A bill aimed at strengthening anti-bullying protections in Illinois has been postponed after Senate conservatives voted down the measure, a move believed to be a reaction from LGBT support.
[May 30 coverage, Illinois anti-bullying measure dies in Senate, at the link: www.windycitymediagroup.com/lgbt/Illinois-anti-bullying-measure-dies-in-Senate/37865.html .]
Bill HB 5290, introduced by lesbian Rep. Kelly Cassidy, would bolster the state's anti-bullying code by creating model policies for schools in 2013.
The bill is not LGBT-specific. Rather, it adds to the current code, which already contains LGBT protections along with several other identity categories. The amendment would mandate education, emotional support, counseling and other community-based solutions intended to address root causes of bullying.
Cassidy said she believes the bill was voted down because some conservatives equated the bill with her own sexual orientation.
"It's not a gay bill," Cassidy said. "The bigger message is just how far the anti-gay forces will go."
Leading up to the vote, the Illinois Family Institute, an anti-gay organization, rallied against the bill, citing support from LGBT groups and Cassidy.

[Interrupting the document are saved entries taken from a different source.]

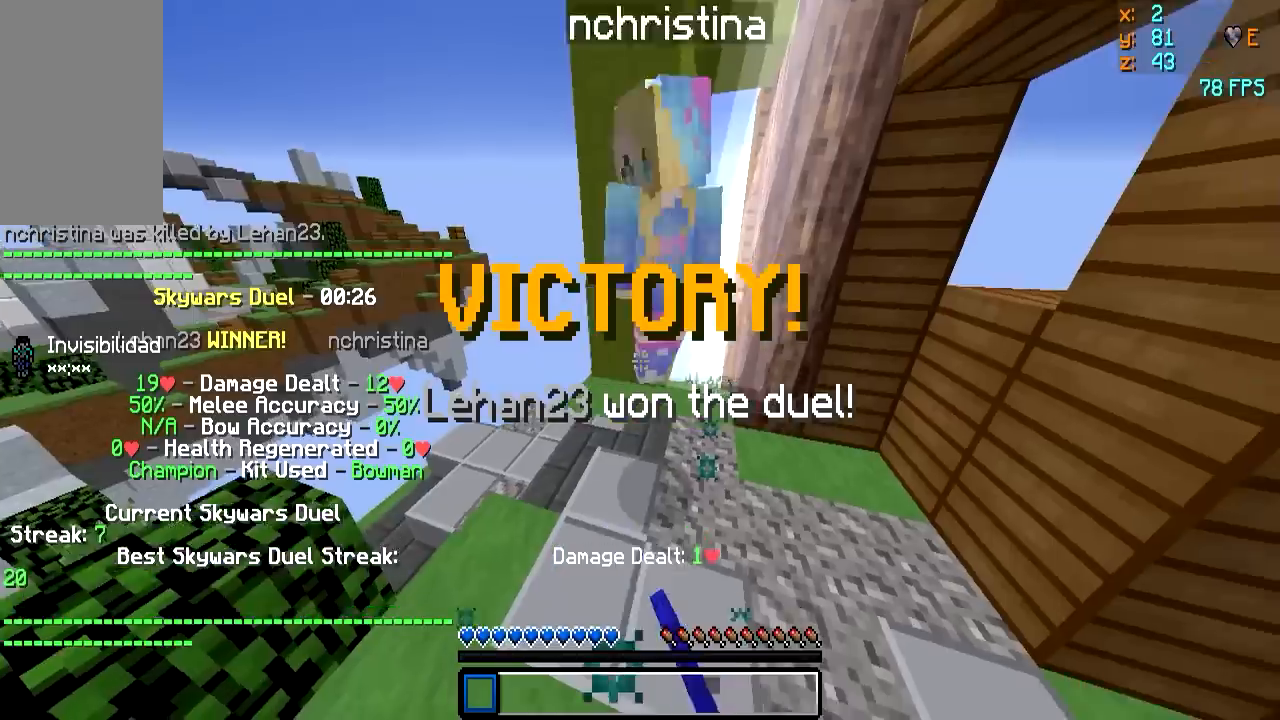
{"keys": ["a", "w"], "mouse": [], "events": [[67, "mouse_left", "up"], [67, "mouse_right", "up"], [133, "mouse_left", "down"], [233, "mouse_left", "up"], [317, "d", "up"], [383, "a", "down"]]}
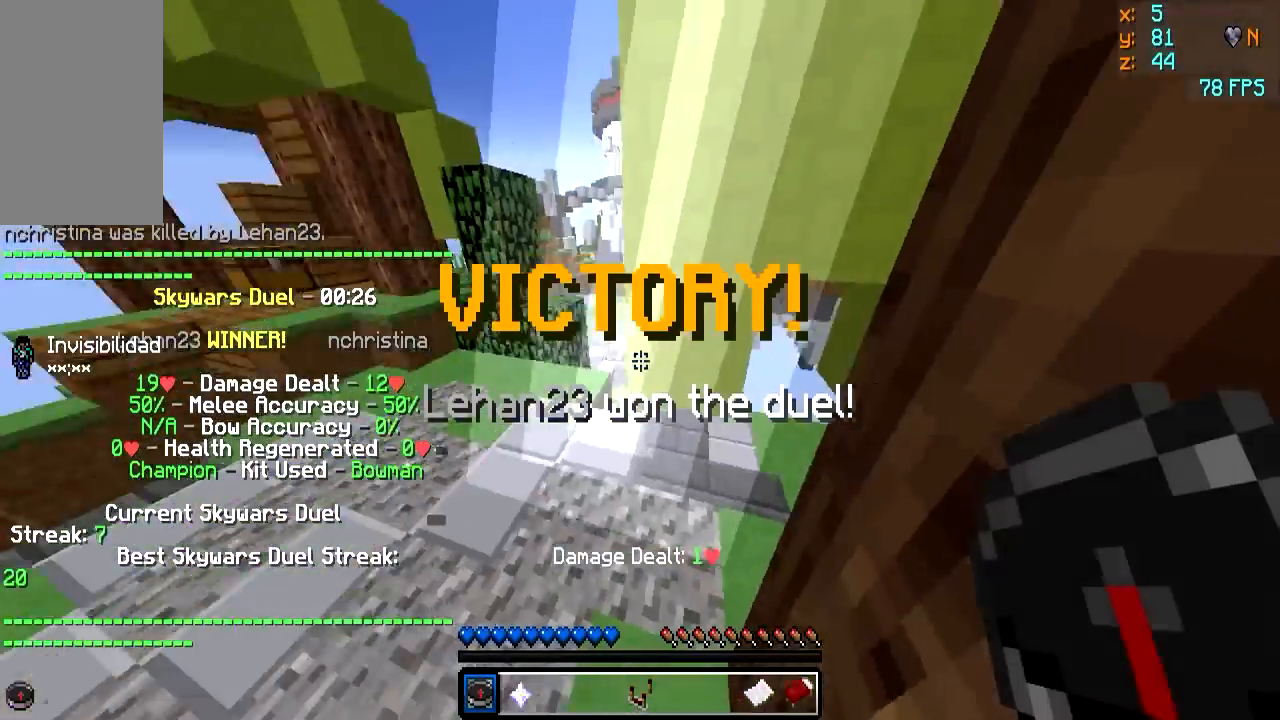
{"keys": ["d", "w"], "mouse": [], "events": [[267, "a", "up"], [417, "d", "down"]]}
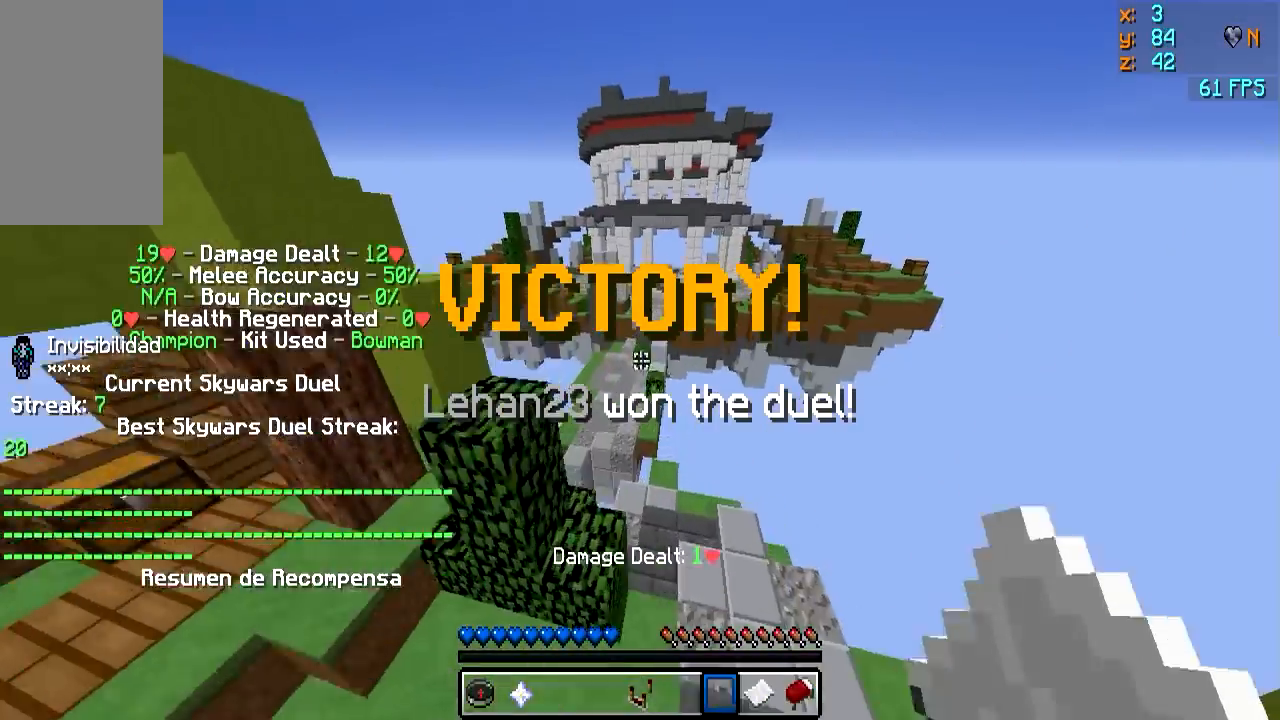
{"keys": ["w"], "mouse": [], "events": [[67, "d", "up"]]}
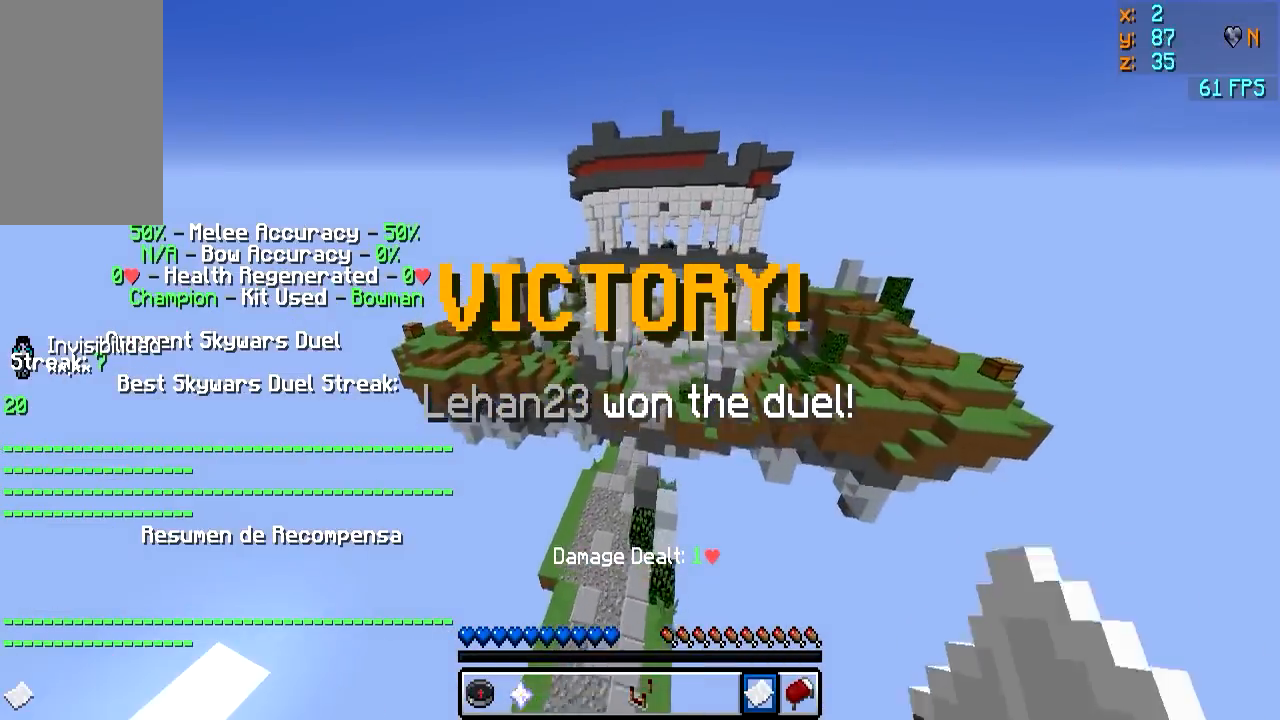
{"keys": ["s"], "mouse": ["left", "right"], "events": [[317, "w", "up"], [367, "mouse_right", "down"], [367, "s", "down"], [433, "mouse_left", "down"]]}
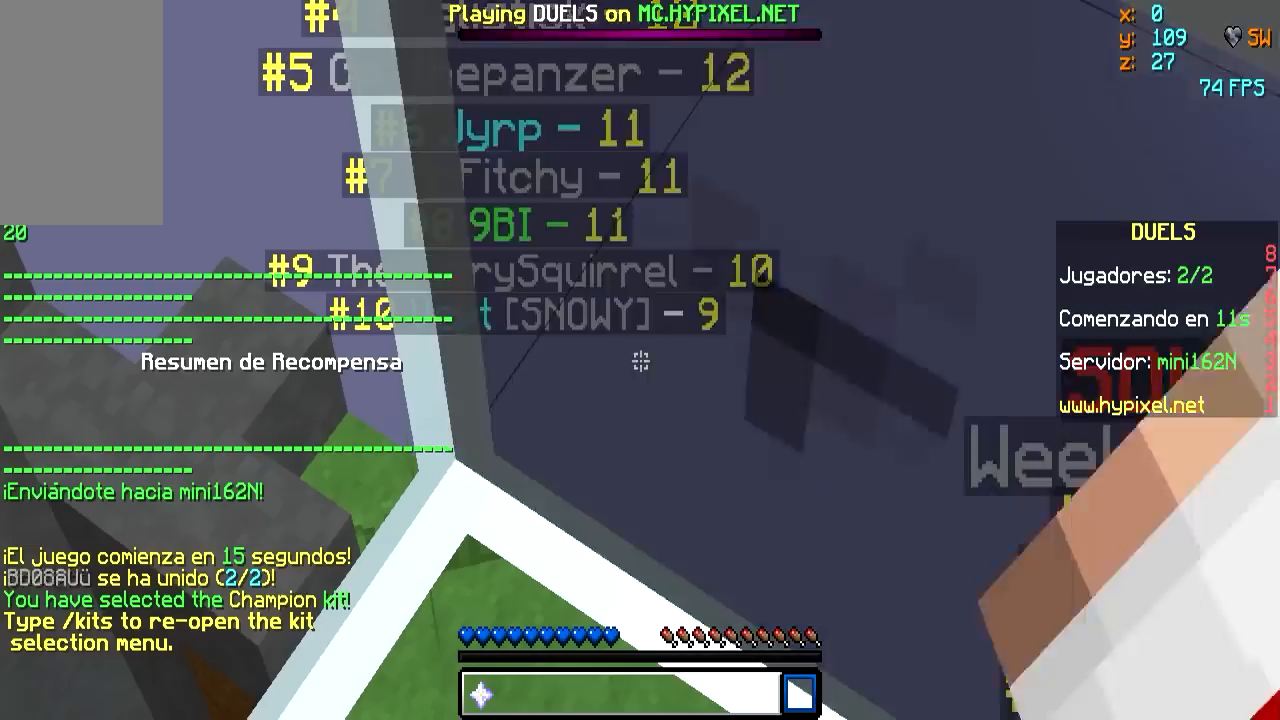
{"keys": ["d", "s"], "mouse": ["right"], "events": [[50, "mouse_left", "up"], [100, "mouse_left", "down"], [217, "mouse_left", "up"], [267, "mouse_left", "down"], [367, "mouse_left", "up"], [483, "d", "down"]]}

"All the various organizations committed to using public schools to normalize homosexuality are trying to make the case that opposition to their anti-bullying laws, policies, and programs constitutes support for bullying, and our lawmakers are falling for it," the institute wrote on its website.
The organization specifically names support from Equality Illinois, the American Civil Liberties Union and the Illinois Safe Schools Alliance, which works with LGBT youth, as proof that the bill is the work of LGBT activists.
LGBT groups have voiced support for the bill in the recent weeks.
But Sarah Schriber, policy director for the Illinois Safe Schools Alliance, pointed out that the bill had widespread support, including the backing of Prevent School Violence Illinois, a coalition of more than 50 groups that supported the passage of anti-bully legislation in 2010.
"On the one hand, I can't image why [it was voted down]," said Schriber. "It's such a straightforward administrative bill."
Schriber contended that opponents singled out LGBT protections from a long list of protected groups when they voted against the measure.
Cassidy said that conservatives who had negotiated amendments to the bill went back on their word when they voted against it.
"They have attempted at every step of the way to take out protections for gay kids," she said.
However, supporters say the bill is not dead yet.
State Sen. Heather Steans postponed a vote, saving the legislation from defeat. The bill is headed back to the General Assembly before it returns to the Senate.
Cassidy believes the bill is still likely to pass by the end of the week. It was rejected by just one vote, and two supportive senators were not present for the vote, said Cassidy.
"But it's a weird time of year," she said. "Anything can happen."